* How to complete this task *
Starting with the first line of the records, write out each line exactly until you have included the line containing "6. Remove the".

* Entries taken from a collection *

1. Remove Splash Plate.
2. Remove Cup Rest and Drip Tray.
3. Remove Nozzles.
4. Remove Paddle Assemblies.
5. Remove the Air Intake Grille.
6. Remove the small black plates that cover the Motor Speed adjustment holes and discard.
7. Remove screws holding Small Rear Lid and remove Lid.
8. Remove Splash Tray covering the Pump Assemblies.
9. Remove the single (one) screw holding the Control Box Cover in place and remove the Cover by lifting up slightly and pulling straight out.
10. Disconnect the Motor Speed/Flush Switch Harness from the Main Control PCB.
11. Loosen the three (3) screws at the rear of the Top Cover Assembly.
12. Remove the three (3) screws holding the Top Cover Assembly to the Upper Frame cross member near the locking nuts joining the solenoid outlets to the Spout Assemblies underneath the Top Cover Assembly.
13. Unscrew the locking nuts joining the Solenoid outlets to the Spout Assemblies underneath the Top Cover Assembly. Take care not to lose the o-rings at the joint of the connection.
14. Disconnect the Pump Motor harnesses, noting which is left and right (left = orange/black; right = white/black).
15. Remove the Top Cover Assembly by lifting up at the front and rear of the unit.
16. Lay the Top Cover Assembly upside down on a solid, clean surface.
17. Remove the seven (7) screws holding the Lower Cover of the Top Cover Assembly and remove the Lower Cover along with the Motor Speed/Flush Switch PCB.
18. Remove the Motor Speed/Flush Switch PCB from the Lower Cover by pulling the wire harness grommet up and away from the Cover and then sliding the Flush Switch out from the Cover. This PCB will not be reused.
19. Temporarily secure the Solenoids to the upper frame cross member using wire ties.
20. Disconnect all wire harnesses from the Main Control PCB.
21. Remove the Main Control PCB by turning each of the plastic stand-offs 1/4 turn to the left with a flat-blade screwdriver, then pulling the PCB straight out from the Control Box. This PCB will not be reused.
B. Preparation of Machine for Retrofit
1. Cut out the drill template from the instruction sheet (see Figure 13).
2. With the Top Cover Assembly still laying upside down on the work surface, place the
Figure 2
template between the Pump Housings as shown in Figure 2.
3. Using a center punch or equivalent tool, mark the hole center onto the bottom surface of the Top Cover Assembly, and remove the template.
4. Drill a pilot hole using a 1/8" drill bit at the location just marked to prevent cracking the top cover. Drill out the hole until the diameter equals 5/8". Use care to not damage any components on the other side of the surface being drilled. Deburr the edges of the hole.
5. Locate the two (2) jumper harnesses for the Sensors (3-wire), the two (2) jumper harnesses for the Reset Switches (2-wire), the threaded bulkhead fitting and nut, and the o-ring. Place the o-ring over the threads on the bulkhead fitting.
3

* Response to this exercise *
1. Remove Splash Plate.
2. Remove Cup Rest and Drip Tray.
3. Remove Nozzles.
4. Remove Paddle Assemblies.
5. Remove the Air Intake Grille.
6. Remove the small black plates that cover the Motor Speed adjustment holes and discard.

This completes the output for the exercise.